- [DOCUMENT PASSAGE]
=== Section Start ===
Heaps Gay are the all-inclusive champions of pure positive vibes, known for throwing some of the city’s wildest, most extravagant parties. Their range of events gets more diverse by the day, and the parties just keep getting bigger—this year’s outrageous Mardi Gras float featured 100 glittering Beyoncés. They partnered with Vivid Sydney for a second year, throwing a day and night carnival of music and art at the Factory Theatre in June. For their third birthday in October, Heaps Gay did a whole-venue takeover of the Imperial Hotel—the massive crowd a true testament to the absolutely vital place Heaps Gay have in our cultural heart.




Papua New Guinea-born, Sydney-based Ngaiire released her second album, Blastoma, this year. Named after a cancer diagnosis she received at age 3, it’s a record of deep soul and sparse electronic production, marked by standout singles ‘Once’ and ‘House on a Rock’. Ngaiire has taken it on the road over a year of spellbinding live performances, tearing up festival stages at Beyond the Valley, Listen Out and Splendour in the Grass. Wrapped in extravagant costumes, Ngaiire’s live presence is led by a whole-body sense of rhythm. Seeing her in person, moving in perfect sync with her soaring voice, is something you’ll cherish forever.



Julia Jacklin

On holidays at age ten, Julia Jacklin caught a Britney Spears doco on TV and knew she had to be a singer. After taking classical singing lessons, going on a formative trip to South America, and playing in a handful of bands, she gifted us with her debut solo album, Don’t Let the Kids Win. The now 25-year-old Inner West local looks back on her childhood and adolescence with wry honesty, a refreshing lack of hapless nostalgia and a finely controlled voice, heavy with history and insight. Don’t Let the Kids Win is a stunning debut on what it means to grow up, and an introduction to a massive new talent.



Nina Las Vegas

For years, Nina Las Vegas has been Australia’s loudest and most esteemed champion of new dance music. Now, with her own record label and a stunning debut EP, she’s wholly embraced her niche and is influencing the scene’s trajectory in a much bolder way. NLV Records has gotten behind an exciting new wave of Aussie producers making high-energy, experimental club music, two of whom are Nina herself and fellow nominee Swick. From hyper-driven dancehall to four-on-the-four rave clangers, Nina Las Vegas’ Ezy or Never EP knocked us with a dizzying sparkle in April and we cannot wait for more.
=== Section End ===
- [DATASET EXCERPTS]
=== Section Start ===
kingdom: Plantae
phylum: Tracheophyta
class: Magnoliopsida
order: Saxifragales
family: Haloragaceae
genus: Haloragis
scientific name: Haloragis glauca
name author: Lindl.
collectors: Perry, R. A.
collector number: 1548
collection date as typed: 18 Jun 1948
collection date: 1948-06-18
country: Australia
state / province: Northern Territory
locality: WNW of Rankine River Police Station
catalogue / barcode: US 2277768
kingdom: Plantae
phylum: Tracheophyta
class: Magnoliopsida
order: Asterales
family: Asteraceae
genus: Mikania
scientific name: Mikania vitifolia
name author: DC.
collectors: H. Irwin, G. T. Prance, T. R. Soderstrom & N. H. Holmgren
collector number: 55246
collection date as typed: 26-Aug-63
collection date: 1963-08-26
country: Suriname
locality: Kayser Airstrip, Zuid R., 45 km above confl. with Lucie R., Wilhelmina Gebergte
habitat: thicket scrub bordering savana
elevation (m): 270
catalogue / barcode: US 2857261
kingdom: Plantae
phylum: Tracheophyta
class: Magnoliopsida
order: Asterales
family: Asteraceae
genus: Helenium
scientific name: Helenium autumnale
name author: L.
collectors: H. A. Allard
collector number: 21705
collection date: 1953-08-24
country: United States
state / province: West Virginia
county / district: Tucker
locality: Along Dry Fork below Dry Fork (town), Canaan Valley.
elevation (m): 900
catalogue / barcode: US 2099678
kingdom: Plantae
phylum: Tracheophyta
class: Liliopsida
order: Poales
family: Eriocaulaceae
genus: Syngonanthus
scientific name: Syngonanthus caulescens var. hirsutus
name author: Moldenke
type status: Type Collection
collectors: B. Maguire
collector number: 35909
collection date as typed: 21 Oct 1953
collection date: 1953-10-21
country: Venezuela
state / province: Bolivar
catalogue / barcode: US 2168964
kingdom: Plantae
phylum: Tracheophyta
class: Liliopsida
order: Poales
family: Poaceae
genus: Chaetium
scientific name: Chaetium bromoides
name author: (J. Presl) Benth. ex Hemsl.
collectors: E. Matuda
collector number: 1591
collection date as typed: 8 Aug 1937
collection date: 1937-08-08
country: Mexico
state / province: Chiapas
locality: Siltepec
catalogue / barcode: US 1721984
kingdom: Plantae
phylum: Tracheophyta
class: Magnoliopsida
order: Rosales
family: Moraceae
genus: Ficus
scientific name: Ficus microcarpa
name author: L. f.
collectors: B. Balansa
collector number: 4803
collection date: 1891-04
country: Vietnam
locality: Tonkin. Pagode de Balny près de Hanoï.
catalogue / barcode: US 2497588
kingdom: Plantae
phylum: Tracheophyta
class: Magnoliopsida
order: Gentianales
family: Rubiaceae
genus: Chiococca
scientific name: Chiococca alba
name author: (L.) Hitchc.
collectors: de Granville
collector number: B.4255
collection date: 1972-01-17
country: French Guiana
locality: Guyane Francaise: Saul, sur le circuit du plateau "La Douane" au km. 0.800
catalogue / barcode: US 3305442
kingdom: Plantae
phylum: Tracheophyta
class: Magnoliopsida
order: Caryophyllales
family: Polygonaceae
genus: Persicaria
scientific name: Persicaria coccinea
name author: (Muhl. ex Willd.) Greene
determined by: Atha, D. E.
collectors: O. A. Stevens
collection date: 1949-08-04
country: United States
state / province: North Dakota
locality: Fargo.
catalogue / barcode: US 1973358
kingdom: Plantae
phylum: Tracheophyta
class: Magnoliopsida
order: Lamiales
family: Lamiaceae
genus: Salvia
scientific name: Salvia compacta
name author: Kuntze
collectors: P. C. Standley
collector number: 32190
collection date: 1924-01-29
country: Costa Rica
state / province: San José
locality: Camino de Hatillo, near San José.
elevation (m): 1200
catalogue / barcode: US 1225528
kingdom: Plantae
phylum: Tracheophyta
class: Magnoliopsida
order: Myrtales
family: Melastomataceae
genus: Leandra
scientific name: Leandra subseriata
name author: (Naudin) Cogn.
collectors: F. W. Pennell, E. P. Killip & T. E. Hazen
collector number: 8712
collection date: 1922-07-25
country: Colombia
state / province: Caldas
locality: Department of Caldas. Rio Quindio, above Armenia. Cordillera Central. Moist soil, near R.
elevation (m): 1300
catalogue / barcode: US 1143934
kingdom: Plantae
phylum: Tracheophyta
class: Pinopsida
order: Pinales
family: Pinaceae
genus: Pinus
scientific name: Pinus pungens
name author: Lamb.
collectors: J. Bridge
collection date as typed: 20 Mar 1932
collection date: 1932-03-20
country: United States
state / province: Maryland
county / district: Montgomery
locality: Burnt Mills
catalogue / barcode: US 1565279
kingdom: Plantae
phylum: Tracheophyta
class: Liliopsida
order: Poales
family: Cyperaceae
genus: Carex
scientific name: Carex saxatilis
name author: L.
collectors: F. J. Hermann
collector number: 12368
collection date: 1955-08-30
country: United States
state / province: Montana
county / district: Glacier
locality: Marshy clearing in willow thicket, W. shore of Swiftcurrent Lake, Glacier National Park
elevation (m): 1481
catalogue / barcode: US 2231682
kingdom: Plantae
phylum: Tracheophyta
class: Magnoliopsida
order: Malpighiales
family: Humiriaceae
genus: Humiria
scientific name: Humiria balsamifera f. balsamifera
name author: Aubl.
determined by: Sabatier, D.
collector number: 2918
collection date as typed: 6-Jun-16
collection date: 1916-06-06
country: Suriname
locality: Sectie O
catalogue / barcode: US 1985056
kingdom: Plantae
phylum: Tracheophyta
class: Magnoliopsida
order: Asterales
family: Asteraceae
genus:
=== Section End ===
- [APPLY WHAT YOU READ]
• a. Transcribe part of the Sydney artist profiles, beginning at the words "For years, Nina" and stopping after "wait for more.".
• b. Answer these questions from the Sydney artist profiles:
(i) How many Beyoncés were on the Heaps Gay Mardi Gras float?
(ii) How old was Ngaiire when she received the diagnosis that her album Blastoma is named after?
(iii) What is the name of Nina Las Vegas' debut EP?
• c. Pick up the Sydney artist profiles after their last sentence and keep writing.
The entries have nothing to do with the Sydney artist profiles.

- [ANSWERS GIVEN]
• a.
For years, Nina Las Vegas has been Australia’s loudest and most esteemed champion of new dance music. Now, with her own record label and a stunning debut EP, she’s wholly embraced her niche and is influencing the scene’s trajectory in a much bolder way. NLV Records has gotten behind an exciting new wave of Aussie producers making high-energy, experimental club music, two of whom are Nina herself and fellow nominee Swick. From hyper-driven dancehall to four-on-the-four rave clangers, Nina Las Vegas’ Ezy or Never EP knocked us with a dizzying sparkle in April and we cannot wait for more.

• b.
(i) 100
(ii) 3
(iii) Ezy or Never

• c.
Shining Bird – Black Opal

Shining Bird locked themselves away for long recording sessions deep in the Blue Mountains over the last two years. We wondered what they’d return with, whether it’d ring with same quintessentially Australian rock majesty of their breakthrough album Leisure Coast. Leading singles ‘Helluva Lot’ and ‘I Can Run’ assured us there was magic on the way. The rest of Black Opal brims with the nostalgic spirit that always made Shining Bird a force to be reckoned with—a unique way of looking backward and forward at once, a great survey of all the things that make this land of ours great, and a guiding hand through the challenges we still need to address.



Tyson Koh

Borrowing the words of FBi’s Managing Director, Clare Holland:“When you look at the nominees in this year’s awards, the diversity and breadth of creativity offers a reassuring counterpoint to the narrative that Sydney culture is dead. But despite the talent on display here tonight, we must keep advocating for greater investment and regulatory change. Increasingly, young people and culture are losing out to competing interests with louder voices or deeper pockets, and legislative trends speak of a failure to acknowledge the true value a thriving culture offers.

“Our SMAC of the Year winner is someone who decided to stand up and take action; to ensure that his views and those of his community weren’t ignored. He built a movement from the ground up, which developed such a groundswell that it demanded he be given a seat at the table. He gave a voice to our frustrations and ensured that the value of what everyone in this room does is represented.”